Es scheint beinahe unmöglich, beide Lehr- und Lernsituationen gleichzeitig in einer Lerngruppe zu erfüllen.

Was bedeuten die unterschiedlichen Lehr-und Lernbedingungen für die Unterrichtsgestaltung mit SOL?
Im Unterricht mit SOL wird jede neue Kompetenz, die von den Lernenden erworben werden soll, schrittweise eingeübt. Kompetenztreppe Dies ermöglicht den gewissheitsorientierten Schülerinnen und Schülern, ihre Ängste und ihre Unsicherheiten langsam abzubauen, während gleichzeitig die Ungewissheitsorientierten nicht vernachlässigt werden dürfen.

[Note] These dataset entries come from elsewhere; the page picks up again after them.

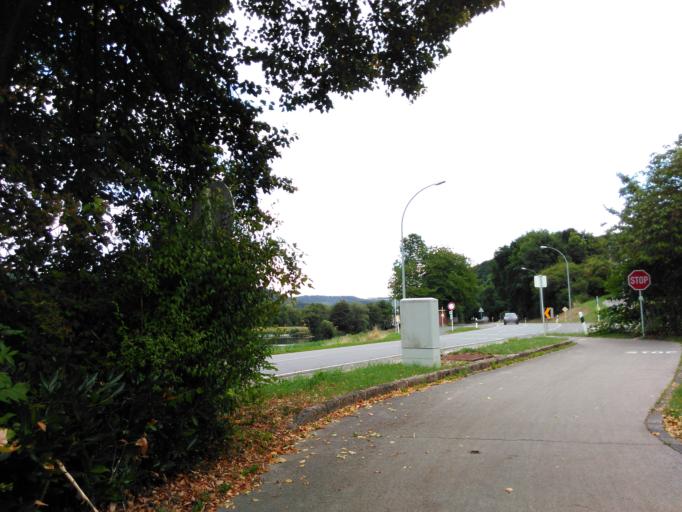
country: DE
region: Rheinland-Pfalz
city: Menningen
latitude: 49.8146
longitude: 6.4811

Zusätzliche Angebote für ungewissheitsorientierte Schülerinnen und Schüler, z. B. in Form von freiwilligen Zusatzaufgaben oder Arbeitsaufträge mit einem höherem Grad an Selbständigkeit und Lösungsvielfalt, stellen eine größere Komplexität im Lernarrangement her.

Der Aufbau der Unterrichtsarrangements nach dem Sandwichprinzip garantiert, dass sowohl individuelle als auch kooperative Lernphasen berücksichtigt werden. Durch den Wechsel der Lernphasen nach dem Sandwichprinzip können mit SOL unterschiedliche Lernsituationen differenziert gestaltet werden, die den verschiedenen Lernenden gerecht werden und sie gezielt fördern können.

Konstruktivismus
Traditionelle Ansätze, die darauf beruhen, dass Wissen sozusagen vom Lehrerkopf direkt in den Schülerkopf transferiert werden kann, gehen vom eher passiv Lernenden aus, da er die Lerninhalte sozusagen nur in der vorgegebenen Form in sein Gehirn übernehmen muss. Ein weit verbreiteter Irrtum besteht beispielsweise in der Annahme, dass es nur darauf ankommt, Wissen in der „richtigen“ Struktur den Lernenden anzubieten – dann kann es sozusagen ohne Anstrengung einfach in das Schülergehirn übertragen werden.

Didaktik, die auf den Grundsätzen des Konstruktivismus aufbaut, stellt den aktiv Lernenden in den Mittelpunkt. Die zentrale Annahme des Konstruktivismus ist die, dass Menschen ihre Realität durch aktive Verarbeitungsprozesse ihrer Wahrnehmung selbst konstruieren müssen. So setzt auch jeder Lernprozess eine aktive Konstruktion von Wissen voraus, Wissen muss sozusagen in Eigenregie selbst erzeugt und kann keinesfalls nur passiv absorbiert werden. Einfacher Wissenstransfer vom Lehrenden zum Lernenden ist damit unmöglich.

Der Lernende ist also prinzipiell subjektiv frei in dem, was und wie er es konstruiert. Trotzdem findet Lernen immer in einem kulturellen Umfeld statt, das zugleich die Ansichten und Perspektiven des Einzelnen formt und bestimmt, was er letztendlich als richtig oder falsch erkennt. Lernen ist damit unausweichlich an einen sozialen Kontext gebunden.

Dies bedeutet beispielsweise für den Unterricht, dass

  • handlungsorientierte Unterrichtsmethoden bevorzugt eingeplant werden,
  • Phasen der Instruktion durchaus ihre Berechtigung haben, aber mit entsprechenden schülerzentrierten Unterrichtsformen kombiniert werden,
  • die von den Lernenden selbst erarbeiteten Wissensinhalte in dafür geeigneten Unterrichtsphasen gründlich reflektiert und evaluiert werden,
  • die Rolle der Lehrenden sich grundlegend ändert: Vom Wissensvermittler zum Lernberater und Lernbegleiter, der eine vertrauensvolle Lernumgebung schafft,
  • der soziale Kontext einen wesentlichen Einfluss auf die Lernprozesse ausübt.

SOL baut auf diesen Überlegungen auf.